[Records]
************
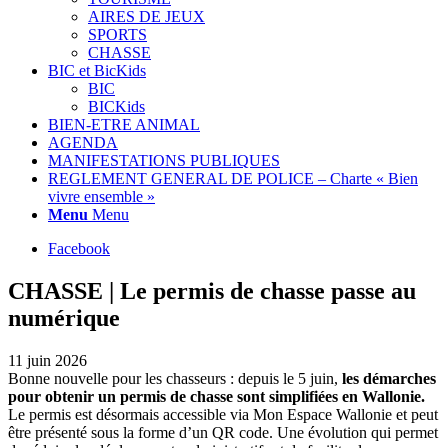
AIRES DE JEUX
SPORTS
CHASSE
BIC et BicKids
BIC
BICKids
BIEN-ETRE ANIMAL
AGENDA
MANIFESTATIONS PUBLIQUES
REGLEMENT GENERAL DE POLICE – Charte « Bien
vivre ensemble »
Menu
Menu
Facebook
CHASSE | Le permis de chasse passe au
numérique
11 juin 2026
Bonne nouvelle pour les chasseurs : depuis le 5 juin,
les démarches
pour obtenir un permis de chasse sont simplifiées en Wallonie.
Le permis est désormais accessible via Mon Espace Wallonie et peut
être présenté sous la forme d’un QR code. Une évolution qui permet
************
[Task objective] This task calls for each line of the material that contains "permis".

[Response below]
CHASSE | Le permis de chasse passe au
pour obtenir un permis de chasse sont simplifiées en Wallonie.
Le permis est désormais accessible via Mon Espace Wallonie et peut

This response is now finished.